Soyabean: Over the next 10 years, many countries with limited opportunity to expand oilseed production may continue investment in oilseed crushing capacity, such as China, and some countries in North Africa, the West Asia and South Asia.

As a result, oilseed import demand is projected to maintain above protein meal import demand throughout the baseline. However, strong competition, in international protein meal markets, is expected to pressure crushing margins and shift some of the import demand for oilseeds to cheaper meals. The steady competitive pressure of new oilseed crushing capacity may force many inefficient crushers out of business.

Growth in import demand for total vegetable oils would exceed growth in import demand for either oilseeds or protein meals. Consequently, economic incentives to produce high-oil content oilseeds, such as rapeseed and sunflowerseed, and palm oil would strengthen through the baseline period, the report projected.

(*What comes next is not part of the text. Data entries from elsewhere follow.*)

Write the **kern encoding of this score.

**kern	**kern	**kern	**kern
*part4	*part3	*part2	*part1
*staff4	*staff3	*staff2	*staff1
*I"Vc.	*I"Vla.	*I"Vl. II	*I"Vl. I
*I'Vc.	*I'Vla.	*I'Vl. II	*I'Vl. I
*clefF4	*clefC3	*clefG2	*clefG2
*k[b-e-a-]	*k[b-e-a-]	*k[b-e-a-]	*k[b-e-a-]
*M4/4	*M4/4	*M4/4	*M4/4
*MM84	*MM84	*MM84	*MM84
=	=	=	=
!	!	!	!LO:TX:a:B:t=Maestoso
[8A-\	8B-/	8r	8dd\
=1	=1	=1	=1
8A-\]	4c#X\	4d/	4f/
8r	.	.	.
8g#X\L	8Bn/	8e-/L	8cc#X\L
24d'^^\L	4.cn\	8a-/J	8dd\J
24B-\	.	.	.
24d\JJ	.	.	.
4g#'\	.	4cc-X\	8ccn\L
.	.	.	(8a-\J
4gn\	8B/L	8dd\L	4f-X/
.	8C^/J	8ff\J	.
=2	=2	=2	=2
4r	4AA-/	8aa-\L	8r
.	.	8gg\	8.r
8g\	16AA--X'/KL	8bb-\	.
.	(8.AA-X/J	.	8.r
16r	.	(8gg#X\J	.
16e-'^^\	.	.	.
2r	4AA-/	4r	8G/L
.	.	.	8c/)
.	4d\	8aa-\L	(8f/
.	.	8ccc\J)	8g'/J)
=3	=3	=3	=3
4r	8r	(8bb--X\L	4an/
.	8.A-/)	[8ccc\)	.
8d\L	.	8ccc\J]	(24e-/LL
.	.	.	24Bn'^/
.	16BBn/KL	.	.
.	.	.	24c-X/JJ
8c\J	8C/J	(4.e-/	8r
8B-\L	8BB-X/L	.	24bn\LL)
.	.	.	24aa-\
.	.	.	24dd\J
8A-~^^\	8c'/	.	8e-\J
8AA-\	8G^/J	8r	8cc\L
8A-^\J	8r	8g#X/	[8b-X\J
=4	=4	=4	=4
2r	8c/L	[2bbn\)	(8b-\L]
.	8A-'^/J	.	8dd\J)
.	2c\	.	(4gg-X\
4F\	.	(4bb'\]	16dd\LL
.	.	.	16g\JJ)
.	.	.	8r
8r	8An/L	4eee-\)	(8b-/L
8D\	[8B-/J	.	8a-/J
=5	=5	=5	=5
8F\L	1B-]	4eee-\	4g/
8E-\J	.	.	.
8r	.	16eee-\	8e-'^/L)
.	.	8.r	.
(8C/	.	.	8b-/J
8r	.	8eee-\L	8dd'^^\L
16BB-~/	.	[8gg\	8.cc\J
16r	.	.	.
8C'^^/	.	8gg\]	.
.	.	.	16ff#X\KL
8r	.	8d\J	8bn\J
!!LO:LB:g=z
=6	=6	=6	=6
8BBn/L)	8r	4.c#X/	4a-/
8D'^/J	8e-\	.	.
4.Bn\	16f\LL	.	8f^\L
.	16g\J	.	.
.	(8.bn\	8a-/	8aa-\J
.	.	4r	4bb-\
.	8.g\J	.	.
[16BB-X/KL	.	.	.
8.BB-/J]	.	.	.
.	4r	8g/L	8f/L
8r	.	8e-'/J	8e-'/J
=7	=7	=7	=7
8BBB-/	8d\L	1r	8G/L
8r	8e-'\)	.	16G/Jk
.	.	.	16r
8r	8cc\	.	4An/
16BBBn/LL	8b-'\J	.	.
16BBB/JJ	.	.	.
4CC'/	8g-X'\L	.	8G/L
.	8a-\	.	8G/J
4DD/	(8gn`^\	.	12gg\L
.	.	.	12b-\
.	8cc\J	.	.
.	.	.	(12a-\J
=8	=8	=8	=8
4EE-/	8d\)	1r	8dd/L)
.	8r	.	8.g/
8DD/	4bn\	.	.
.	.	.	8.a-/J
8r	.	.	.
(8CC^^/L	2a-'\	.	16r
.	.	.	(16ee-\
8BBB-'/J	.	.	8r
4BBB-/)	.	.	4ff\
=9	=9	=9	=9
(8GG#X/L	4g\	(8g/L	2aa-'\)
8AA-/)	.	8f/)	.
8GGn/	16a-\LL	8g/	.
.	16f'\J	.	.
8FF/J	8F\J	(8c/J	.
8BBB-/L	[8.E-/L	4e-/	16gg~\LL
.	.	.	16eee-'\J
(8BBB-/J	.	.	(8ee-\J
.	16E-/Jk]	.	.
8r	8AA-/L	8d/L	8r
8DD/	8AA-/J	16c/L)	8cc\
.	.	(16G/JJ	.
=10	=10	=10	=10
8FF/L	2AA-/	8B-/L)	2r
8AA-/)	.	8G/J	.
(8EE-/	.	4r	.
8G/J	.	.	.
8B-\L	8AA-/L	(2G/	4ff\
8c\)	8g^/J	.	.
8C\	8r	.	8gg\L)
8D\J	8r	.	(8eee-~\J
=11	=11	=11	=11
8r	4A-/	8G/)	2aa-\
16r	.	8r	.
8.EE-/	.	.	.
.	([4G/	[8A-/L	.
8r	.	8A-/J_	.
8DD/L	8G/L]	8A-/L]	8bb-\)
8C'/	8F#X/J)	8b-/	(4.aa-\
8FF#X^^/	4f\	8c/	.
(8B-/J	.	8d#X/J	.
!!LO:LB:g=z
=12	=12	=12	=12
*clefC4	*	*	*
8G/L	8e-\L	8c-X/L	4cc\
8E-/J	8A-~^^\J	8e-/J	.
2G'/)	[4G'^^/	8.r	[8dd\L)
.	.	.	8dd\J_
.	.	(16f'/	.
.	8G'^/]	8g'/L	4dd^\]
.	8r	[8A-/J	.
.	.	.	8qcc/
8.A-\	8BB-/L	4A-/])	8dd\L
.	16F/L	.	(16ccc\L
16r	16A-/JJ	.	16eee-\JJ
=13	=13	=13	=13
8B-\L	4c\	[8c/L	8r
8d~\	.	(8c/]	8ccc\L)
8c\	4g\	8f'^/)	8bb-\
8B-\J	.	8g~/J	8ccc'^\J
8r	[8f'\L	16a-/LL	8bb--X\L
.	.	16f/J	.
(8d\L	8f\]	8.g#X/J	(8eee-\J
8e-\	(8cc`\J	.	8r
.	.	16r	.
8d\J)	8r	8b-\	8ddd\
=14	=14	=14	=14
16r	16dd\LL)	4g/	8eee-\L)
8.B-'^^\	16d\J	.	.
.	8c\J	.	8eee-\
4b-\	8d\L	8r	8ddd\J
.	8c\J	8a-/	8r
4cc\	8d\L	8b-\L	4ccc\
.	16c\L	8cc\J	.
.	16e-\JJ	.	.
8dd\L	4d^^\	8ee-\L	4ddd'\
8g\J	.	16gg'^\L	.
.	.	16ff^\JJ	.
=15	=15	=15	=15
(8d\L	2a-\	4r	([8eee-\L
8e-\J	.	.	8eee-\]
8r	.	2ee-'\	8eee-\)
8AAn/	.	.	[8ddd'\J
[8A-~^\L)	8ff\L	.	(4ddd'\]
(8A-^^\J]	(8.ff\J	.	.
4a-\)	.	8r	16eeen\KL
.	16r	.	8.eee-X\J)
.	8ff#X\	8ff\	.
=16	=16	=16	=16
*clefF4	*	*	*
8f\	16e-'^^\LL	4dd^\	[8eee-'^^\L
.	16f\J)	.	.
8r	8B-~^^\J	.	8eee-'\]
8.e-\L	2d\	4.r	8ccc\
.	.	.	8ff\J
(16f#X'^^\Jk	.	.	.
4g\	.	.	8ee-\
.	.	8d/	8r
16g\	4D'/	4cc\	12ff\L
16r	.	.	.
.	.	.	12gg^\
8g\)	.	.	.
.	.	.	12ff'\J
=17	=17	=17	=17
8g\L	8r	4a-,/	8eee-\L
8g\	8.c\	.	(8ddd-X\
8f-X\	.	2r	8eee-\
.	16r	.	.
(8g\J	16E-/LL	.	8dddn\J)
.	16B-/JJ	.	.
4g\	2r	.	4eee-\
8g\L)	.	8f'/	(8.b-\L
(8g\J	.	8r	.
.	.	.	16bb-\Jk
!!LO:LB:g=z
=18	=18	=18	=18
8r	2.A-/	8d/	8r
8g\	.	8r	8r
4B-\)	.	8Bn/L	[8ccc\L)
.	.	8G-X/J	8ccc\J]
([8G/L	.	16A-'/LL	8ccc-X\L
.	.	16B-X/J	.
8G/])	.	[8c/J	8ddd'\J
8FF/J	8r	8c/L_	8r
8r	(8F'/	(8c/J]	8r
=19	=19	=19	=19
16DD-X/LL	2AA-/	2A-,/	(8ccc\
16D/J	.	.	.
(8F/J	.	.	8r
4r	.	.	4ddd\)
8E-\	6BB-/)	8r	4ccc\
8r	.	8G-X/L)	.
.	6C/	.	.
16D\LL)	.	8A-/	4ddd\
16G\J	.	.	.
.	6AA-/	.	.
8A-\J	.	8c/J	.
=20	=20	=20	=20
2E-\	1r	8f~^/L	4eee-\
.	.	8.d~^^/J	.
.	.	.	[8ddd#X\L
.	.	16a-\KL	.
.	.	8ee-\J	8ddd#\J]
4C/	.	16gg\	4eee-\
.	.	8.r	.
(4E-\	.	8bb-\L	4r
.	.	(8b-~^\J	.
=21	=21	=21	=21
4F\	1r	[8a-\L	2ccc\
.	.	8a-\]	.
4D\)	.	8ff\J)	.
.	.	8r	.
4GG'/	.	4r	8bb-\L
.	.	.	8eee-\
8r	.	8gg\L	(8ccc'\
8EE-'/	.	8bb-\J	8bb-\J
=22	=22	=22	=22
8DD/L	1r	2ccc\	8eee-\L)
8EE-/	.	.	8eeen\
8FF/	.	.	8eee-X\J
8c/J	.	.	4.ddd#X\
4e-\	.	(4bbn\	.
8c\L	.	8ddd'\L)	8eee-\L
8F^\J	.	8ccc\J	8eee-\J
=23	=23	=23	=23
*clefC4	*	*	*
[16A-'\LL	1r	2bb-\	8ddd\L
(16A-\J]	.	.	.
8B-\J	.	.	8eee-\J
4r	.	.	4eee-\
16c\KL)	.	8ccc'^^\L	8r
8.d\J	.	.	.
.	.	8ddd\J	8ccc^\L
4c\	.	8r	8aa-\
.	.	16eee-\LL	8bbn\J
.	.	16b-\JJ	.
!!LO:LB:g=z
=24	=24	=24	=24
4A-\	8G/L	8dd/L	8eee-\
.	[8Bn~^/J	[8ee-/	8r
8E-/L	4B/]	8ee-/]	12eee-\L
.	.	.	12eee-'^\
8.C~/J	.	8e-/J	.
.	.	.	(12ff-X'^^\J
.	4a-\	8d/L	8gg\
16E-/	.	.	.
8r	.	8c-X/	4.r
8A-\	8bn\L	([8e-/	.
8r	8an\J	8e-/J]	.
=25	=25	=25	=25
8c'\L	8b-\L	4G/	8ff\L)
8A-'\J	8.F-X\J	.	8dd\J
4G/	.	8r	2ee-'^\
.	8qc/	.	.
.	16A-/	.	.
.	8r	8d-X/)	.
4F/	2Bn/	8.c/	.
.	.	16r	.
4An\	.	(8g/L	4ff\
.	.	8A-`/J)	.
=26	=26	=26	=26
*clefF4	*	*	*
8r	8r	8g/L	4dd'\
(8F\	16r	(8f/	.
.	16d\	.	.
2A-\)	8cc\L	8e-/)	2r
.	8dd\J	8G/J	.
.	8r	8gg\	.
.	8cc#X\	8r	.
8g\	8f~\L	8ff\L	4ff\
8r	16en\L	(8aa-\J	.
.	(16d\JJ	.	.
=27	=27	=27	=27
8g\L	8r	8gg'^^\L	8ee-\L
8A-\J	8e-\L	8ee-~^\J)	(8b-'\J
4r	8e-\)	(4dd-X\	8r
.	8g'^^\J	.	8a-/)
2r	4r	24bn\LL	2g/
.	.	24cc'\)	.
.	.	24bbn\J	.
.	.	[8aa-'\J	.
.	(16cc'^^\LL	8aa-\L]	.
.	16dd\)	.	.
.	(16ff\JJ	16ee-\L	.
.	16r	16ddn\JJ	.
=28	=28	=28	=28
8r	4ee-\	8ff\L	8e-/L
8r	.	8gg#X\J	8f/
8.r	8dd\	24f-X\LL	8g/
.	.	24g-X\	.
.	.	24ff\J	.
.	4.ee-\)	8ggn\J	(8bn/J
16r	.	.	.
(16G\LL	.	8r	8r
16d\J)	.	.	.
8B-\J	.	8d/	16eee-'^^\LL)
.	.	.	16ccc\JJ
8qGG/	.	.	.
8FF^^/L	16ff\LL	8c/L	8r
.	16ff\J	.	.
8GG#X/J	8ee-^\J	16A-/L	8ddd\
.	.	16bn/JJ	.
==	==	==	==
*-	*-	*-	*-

China to play a major role: Because of its effect on world commodity markets, China's policy of expanding domestic crushing capacity instead of importing protein meal and vegetable oil may significantly influence the composition of world trade, causing international import demand for soyabean and other oilseeds to be greater than would otherwise be the case.

China is likely to account for as much as 70 per cent of the world's growth in soyabean imports over the next 10 years. Significant investment in oilseed crushing infrastructure by China, seeking to capture the value added from processing oilseeds into protein meal and vegetable oil is expected to drive strong gains for soyabean imports.

Soyabean meal: Argentina, Brazil and the US are the three major exporters in the international protein meal market. Their combined share of global meal trade would rise to over 88 per cent over next 10 years from the present 85 per cent. However, increasing exports from other South American countries such as Paraguay may join small but steady exports from the EU.

Together with China, these small exporters would keep international protein meal markets very competitive. India would remain an exporter, although export volumes would decline, the report projected.